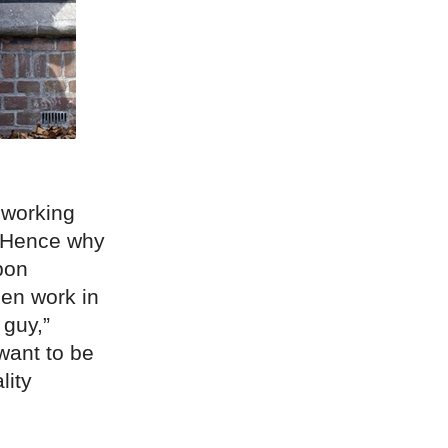
 working
. Hence why
upon
men work in
 guy,”
want to be
lity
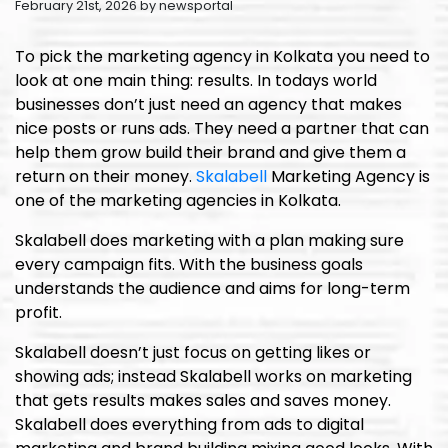
February 21st, 2026 by newsportal
To pick the marketing agency in Kolkata you need to
look at one main thing: results. In todays world
businesses don’t just need an agency that makes
nice posts or runs ads. They need a partner that can
help them grow build their brand and give them a
return on their money.
Skalabell
Marketing Agency is
one of the marketing agencies in Kolkata.
Skalabell does marketing with a plan making sure
every campaign fits. With the business goals
understands the audience and aims for long-term
profit.
Skalabell doesn’t just focus on getting likes or
showing ads; instead Skalabell works on marketing
that gets results makes sales and saves money.
Skalabell does everything from ads to digital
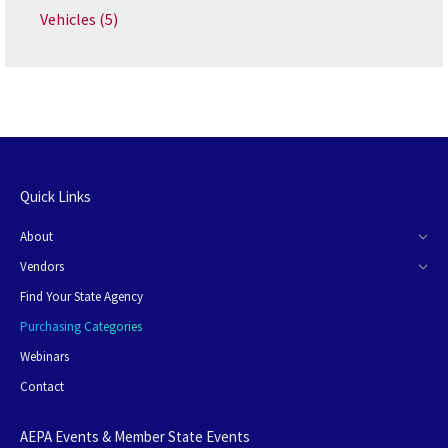
Vehicles
(5)
Quick Links
About
Vendors
Find Your State Agency
Purchasing Categories
Webinars
Contact
AEPA Events & Member State Events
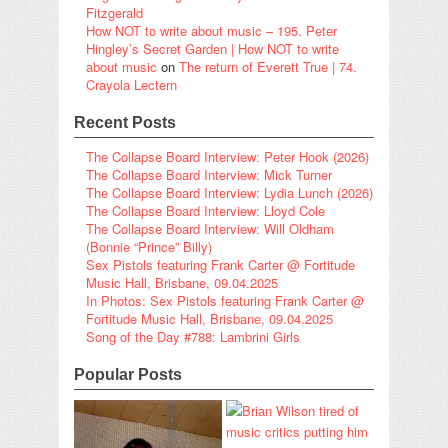
Fitzgerald
How NOT to write about music – 195. Peter
Hingley’s Secret Garden | How NOT to write
about music
on
The return of Everett True | 74.
Crayola Lectern
Recent Posts
The Collapse Board Interview: Peter Hook (2026)
The Collapse Board Interview: Mick Turner
The Collapse Board Interview: Lydia Lunch (2026)
The Collapse Board Interview: Lloyd Cole
The Collapse Board Interview: Will Oldham
(Bonnie “Prince” Billy)
Sex Pistols featuring Frank Carter @ Fortitude
Music Hall, Brisbane, 09.04.2025
In Photos: Sex Pistols featuring Frank Carter @
Fortitude Music Hall, Brisbane, 09.04.2025
Song of the Day #788: Lambrini Girls
Popular Posts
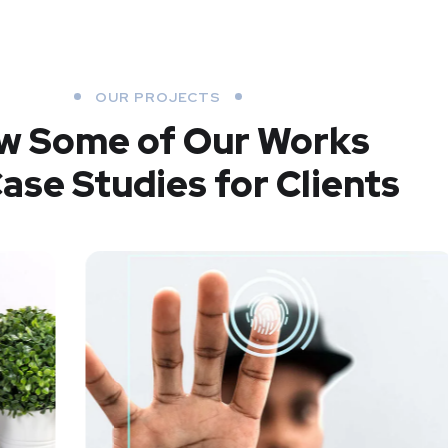
OUR PROJECTS
w Some of Our Works
ase Studies for Clients
SMM Project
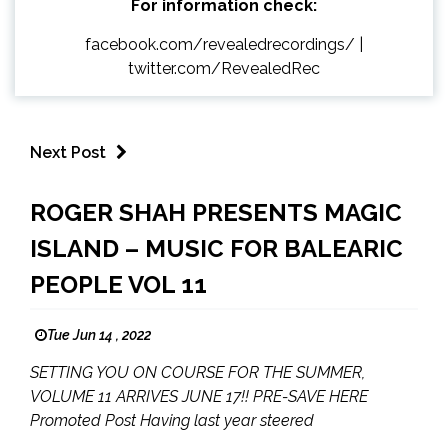
For information check:
facebook.com/revealedrecordings/
|
twitter.com/RevealedRec
Next Post
ROGER SHAH PRESENTS MAGIC
ISLAND – MUSIC FOR BALEARIC
PEOPLE VOL 11
Tue Jun 14 , 2022
SETTING YOU ON COURSE FOR THE SUMMER,
VOLUME 11 ARRIVES JUNE 17!! PRE-SAVE HERE
Promoted Post Having last year steered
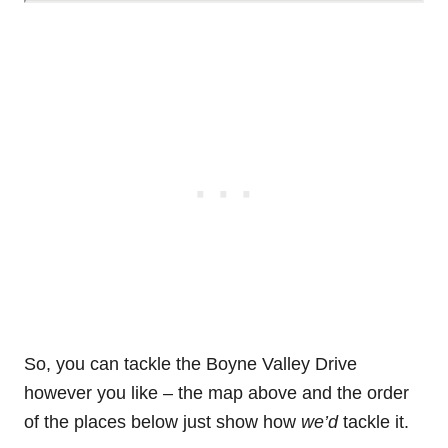
So, you can tackle the Boyne Valley Drive
however you like – the map above and the order
of the places below just show how
we’d
tackle it.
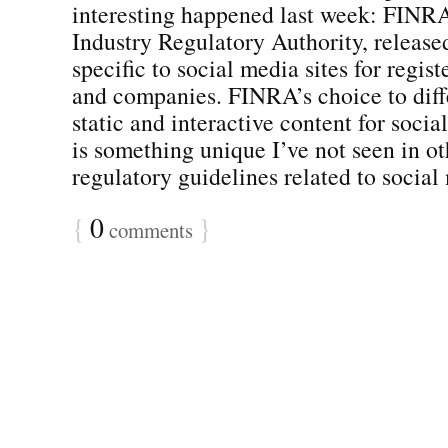
interesting happened last week: FINRA
Industry Regulatory Authority, release
specific to social media sites for regis
and companies. FINRA’s choice to diff
static and interactive content for socia
is something unique I’ve not seen in ot
regulatory guidelines related to social 
{
0
}
comments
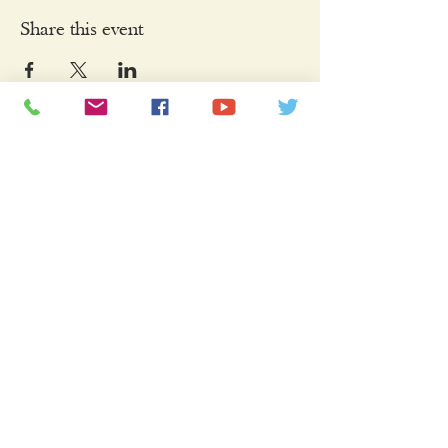
Share this event
Keep Connected
Sign Up Here to Join Our Mailing List
Name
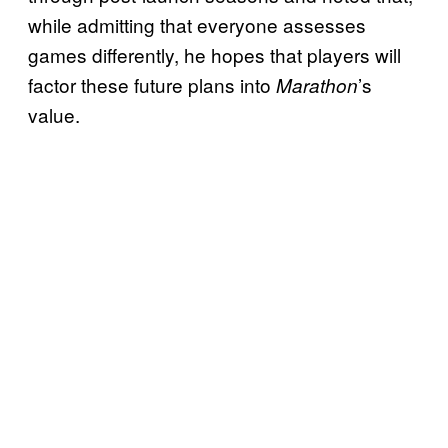
while admitting that everyone assesses
games differently, he hopes that players will
factor these future plans into
’s
Marathon
value.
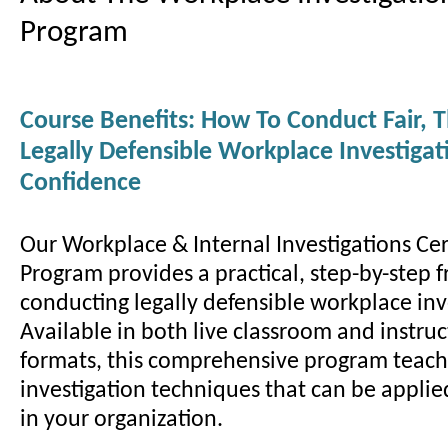
Program
Course Benefits: How To Conduct Fair, 
Legally Defensible Workplace Investiga
Confidence
Our Workplace & Internal Investigations Cer
Program provides a practical, step-by-step 
conducting legally defensible workplace inv
Available in both live classroom and instruc
formats, this comprehensive program teac
investigation techniques that can be appli
in your organization.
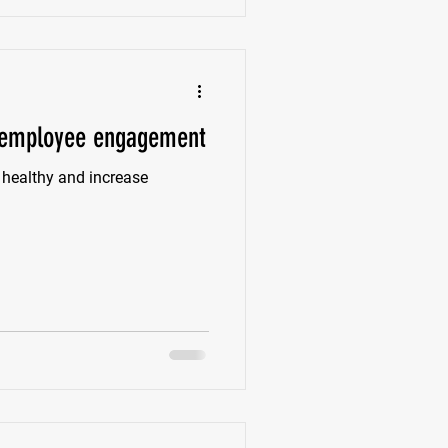
e employee engagement
 healthy and increase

========================================================================

▸ **Task brief**
Using the data above, return every line that contains the string "results".

▸ **Answer space**
look at one main thing: results. In todays world
that gets results makes sales and saves money.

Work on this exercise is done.